(Records excerpted from a collection)
---------------
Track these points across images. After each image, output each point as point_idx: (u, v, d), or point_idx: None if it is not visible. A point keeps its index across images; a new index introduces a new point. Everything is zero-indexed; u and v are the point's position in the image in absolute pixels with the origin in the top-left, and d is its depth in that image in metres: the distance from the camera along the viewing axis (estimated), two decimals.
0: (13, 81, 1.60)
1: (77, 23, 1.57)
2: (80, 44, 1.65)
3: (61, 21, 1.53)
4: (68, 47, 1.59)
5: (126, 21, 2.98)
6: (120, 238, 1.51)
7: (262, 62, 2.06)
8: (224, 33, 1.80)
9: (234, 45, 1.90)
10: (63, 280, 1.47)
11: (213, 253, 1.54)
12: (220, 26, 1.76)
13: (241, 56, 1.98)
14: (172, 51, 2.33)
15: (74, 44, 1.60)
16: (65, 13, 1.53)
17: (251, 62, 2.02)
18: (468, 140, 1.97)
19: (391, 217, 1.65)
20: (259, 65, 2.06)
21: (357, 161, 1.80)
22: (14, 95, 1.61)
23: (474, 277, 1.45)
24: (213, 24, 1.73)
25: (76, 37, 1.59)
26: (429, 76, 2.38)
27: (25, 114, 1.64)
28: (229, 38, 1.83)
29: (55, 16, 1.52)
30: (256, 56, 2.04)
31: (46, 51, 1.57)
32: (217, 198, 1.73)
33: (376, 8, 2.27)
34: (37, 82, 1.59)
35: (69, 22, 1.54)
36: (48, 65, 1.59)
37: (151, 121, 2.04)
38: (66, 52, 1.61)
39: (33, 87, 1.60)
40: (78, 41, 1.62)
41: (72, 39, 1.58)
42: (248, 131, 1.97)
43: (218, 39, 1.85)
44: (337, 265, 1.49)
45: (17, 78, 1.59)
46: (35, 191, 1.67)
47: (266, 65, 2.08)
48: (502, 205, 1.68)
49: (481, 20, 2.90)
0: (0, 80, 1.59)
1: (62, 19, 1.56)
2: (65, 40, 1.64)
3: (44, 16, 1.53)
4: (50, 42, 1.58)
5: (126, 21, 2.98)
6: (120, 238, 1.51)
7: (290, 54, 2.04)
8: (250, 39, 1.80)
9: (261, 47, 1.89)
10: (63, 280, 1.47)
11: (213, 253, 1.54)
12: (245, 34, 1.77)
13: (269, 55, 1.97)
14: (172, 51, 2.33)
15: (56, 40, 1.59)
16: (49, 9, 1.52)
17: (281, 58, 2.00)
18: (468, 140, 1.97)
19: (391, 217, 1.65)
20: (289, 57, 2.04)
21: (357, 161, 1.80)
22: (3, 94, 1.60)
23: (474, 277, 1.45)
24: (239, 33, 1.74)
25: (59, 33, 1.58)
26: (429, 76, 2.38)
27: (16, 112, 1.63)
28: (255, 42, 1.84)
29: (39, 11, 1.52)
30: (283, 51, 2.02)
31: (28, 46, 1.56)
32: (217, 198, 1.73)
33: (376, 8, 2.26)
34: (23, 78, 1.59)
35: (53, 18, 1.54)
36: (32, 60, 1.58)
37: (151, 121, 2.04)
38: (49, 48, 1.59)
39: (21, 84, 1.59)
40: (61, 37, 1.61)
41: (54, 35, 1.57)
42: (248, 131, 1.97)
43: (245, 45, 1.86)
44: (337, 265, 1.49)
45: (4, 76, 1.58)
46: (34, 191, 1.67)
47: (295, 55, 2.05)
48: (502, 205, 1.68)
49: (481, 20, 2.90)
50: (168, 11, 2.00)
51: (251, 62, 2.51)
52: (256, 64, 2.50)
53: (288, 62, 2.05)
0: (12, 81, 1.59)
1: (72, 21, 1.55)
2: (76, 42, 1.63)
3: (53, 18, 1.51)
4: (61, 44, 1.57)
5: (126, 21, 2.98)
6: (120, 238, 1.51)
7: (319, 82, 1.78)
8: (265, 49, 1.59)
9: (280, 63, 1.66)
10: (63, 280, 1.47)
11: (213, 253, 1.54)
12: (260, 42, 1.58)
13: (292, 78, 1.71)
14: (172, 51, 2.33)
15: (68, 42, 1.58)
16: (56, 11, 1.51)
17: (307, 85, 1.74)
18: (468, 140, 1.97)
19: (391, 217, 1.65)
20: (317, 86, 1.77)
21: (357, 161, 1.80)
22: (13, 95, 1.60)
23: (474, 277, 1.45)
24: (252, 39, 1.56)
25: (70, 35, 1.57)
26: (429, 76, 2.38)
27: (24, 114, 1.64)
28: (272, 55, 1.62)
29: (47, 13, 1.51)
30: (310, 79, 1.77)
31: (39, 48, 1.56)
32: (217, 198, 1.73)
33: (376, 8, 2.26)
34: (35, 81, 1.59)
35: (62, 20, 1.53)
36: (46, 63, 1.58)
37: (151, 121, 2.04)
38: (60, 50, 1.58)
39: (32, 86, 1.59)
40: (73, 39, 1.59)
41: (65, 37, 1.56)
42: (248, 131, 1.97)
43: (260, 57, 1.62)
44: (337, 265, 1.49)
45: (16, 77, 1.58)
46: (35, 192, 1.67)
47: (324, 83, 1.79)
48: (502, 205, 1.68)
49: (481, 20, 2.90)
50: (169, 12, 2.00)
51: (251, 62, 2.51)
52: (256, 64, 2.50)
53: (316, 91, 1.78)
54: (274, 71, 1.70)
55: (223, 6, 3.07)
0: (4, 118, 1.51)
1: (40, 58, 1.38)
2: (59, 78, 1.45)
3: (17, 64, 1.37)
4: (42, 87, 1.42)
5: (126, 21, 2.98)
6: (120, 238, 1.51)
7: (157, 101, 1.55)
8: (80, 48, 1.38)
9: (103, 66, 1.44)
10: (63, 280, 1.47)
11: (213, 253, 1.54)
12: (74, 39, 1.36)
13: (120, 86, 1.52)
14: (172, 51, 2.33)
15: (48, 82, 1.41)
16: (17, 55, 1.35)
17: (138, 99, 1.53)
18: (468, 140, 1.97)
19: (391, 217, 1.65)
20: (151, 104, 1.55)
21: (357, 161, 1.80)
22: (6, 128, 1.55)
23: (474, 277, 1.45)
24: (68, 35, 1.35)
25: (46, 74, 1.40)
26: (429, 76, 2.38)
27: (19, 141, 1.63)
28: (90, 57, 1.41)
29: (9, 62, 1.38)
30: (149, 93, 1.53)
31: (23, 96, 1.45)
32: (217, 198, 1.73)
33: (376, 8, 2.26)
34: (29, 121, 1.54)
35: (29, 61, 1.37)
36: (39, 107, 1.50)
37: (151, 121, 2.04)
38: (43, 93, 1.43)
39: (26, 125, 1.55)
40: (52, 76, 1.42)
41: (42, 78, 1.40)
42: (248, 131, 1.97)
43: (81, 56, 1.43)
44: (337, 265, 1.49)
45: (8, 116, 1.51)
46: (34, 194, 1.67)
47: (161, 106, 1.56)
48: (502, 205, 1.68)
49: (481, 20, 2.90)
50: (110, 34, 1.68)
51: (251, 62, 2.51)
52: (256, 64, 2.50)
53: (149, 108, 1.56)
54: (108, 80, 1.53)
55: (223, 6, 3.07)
---------------
_Required work_.
The response must consist solely of the lines from the first line of the entries through the line containing "22: (14, 95, 1.61)", repeated exactly.

_Solved exercise_.
Track these points across images. After each image, output each point as point_idx: (u, v, d), or point_idx: None if it is not visible. A point keeps its index across images; a new index introduces a new point. Everything is zero-indexed; u and v are the point's position in the image in absolute pixels with the origin in the top-left, and d is its depth in that image in metres: the distance from the camera along the viewing axis (estimated), two decimals.
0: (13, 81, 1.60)
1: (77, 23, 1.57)
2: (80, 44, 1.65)
3: (61, 21, 1.53)
4: (68, 47, 1.59)
5: (126, 21, 2.98)
6: (120, 238, 1.51)
7: (262, 62, 2.06)
8: (224, 33, 1.80)
9: (234, 45, 1.90)
10: (63, 280, 1.47)
11: (213, 253, 1.54)
12: (220, 26, 1.76)
13: (241, 56, 1.98)
14: (172, 51, 2.33)
15: (74, 44, 1.60)
16: (65, 13, 1.53)
17: (251, 62, 2.02)
18: (468, 140, 1.97)
19: (391, 217, 1.65)
20: (259, 65, 2.06)
21: (357, 161, 1.80)
22: (14, 95, 1.61)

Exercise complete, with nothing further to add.